Tornano a riaccendersi i riflettori sul fiume Piave e sui suoi potenziali pericoli per la popolazione rivierasca. Ai giorni scorsi risale la notizia che il Governo Meloni ha nominato Marina Colaizzi, segretaria generale dell’Autorità di bacino distrettuale delle Alpi Orientali, commissaria straordinaria per la difesa idraulica del fiume sacro alla Patria.
Un provvedimento che trova radici nel Dl Ambiente pubblicato in Gazzetta Ufficiale lo scorso 17 ottobre (dove si legge che la nomina di Colaizzi è stata presa “al fine di accelerare la realizzazione delle opere di difesa idraulica delle Grave di Ciano”) e che sta già facendo discutere, così come vecchie e più recenti ipotesi di salvaguardia del territorio tornate (o apparse) sulla ribalta in questi giorni.
“Relativamente all’intervento di difesa dalle piene del Piave che l’autorità di bacino ha individuato come necessario nel Piano di Gestione Rischio Alluvioni, leggo nelle ultime settimane le soluzioni più disparate. Al netto del fatto che da ora in avanti la gestione delle opere sarà in capo a un commissario di governo nominato dal Mase, vorrei soltanto ricordare che l’ipotesi che ha proposto la Regione ormai da anni, tramite mia delibera, è quella di realizzare una serie di casse di espansione in destra orografica, nelle grave di Ciano, con arginature le più basse possibili e in terra battuta al fine di avere il minor impatto ambientale possibile”.
Lo ha affermato questa mattina l’assessore regionale alla difesa del territorio e ambiente, Gianpaolo Bottacin, intervenendo sulle iniziative da mettere in atto per la difesa dalle piene del fiume Piave. “Quindi – precisa lo stesso Bottacin – non si tratta della riesumazione del vecchio progetto degli anni ’90 con muraglioni in cemento armato alti 9 metri e più, o dighe più a valle o altre soluzioni ancora. Oggi, per quanto mi riguarda, questa è ancora la soluzione proposta dalla Regione Veneto”.
Nel pomeriggio odierno è intervenuto sul tema anche il Pd provinciale di Treviso, con una nota a quattro mani: “La nomina del Governo Meloni, in barba alla tanto sbandierata autonomia, della commissaria Colaizzi, a cui si è arrivati per tentare di risolvere l’annosa vicenda delle opere di messa in sicurezza del medio corso del Piave, stronca ancora una volta la gestione sbagliata da parte della Giunta regionale.
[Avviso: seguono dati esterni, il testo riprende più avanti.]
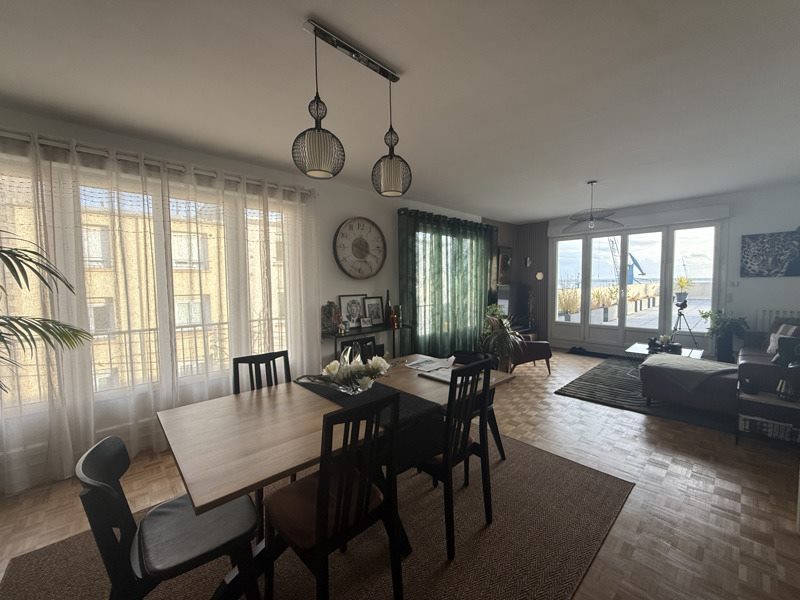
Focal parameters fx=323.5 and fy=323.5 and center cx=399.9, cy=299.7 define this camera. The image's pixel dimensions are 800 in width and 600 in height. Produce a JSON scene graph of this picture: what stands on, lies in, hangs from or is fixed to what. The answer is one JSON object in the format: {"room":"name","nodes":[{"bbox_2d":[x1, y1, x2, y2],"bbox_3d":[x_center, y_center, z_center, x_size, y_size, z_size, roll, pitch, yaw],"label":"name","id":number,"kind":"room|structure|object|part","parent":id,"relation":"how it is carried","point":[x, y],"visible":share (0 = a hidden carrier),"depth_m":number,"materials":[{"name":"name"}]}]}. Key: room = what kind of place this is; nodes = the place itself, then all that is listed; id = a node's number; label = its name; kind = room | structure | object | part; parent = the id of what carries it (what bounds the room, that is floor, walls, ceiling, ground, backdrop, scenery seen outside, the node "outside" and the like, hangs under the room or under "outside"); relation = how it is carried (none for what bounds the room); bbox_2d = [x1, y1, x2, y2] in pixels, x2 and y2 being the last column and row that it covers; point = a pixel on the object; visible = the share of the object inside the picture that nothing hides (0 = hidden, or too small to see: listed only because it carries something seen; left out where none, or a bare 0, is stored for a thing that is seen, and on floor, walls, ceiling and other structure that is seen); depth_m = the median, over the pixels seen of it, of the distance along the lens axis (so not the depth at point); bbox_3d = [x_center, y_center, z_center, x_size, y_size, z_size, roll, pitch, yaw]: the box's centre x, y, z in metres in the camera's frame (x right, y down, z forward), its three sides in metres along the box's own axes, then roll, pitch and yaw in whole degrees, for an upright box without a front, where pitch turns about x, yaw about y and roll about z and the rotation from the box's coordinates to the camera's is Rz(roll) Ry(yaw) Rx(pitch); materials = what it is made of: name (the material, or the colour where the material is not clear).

Una questione incagliata da anni, nonostante i fondi messi dal Governo Gentiloni nel 2016 per la progettazione delle opere affidata al tempo alla Regione, con comitati, cittadini e sindaci di ogni colore politico contrari rispetto al poco fatto sino ad ora, mentre il cambiamento climatico colpisce sempre più il nostro territorio”.
Lo dichiarano congiuntamente Giovanni Zorzi e Matteo Favero, rispettivamente segretario del PD trevigiano e responsabile Ambiente regionale e provinciale, che entrano nei dettagli: “È stata avanzata una proposta su un “ponte-diga” che sembrerebbe sostituire il progetto delle casse di espansione a Ciano. In attesa di capire meglio di cosa si tratti, ci preme ribadire al Commissario Colaizzi quelle che da sempre sono le nostre richieste: innanzitutto si tengano in considerazione le giuste preoccupazioni delle comunità rivierasche, con in testa i sindaci dell’area, si prevedano poi interventi lungo tutta l’asse del fiume e, accanto alla messa in sicurezza del Piave, si attuino interventi complementari di rinaturalizzazione di un ambiente fluviale unico, partendo da una stretta alle enormi escavazioni di ghiaia sul letto di uno dei fiumi più sfruttati d’Europa”.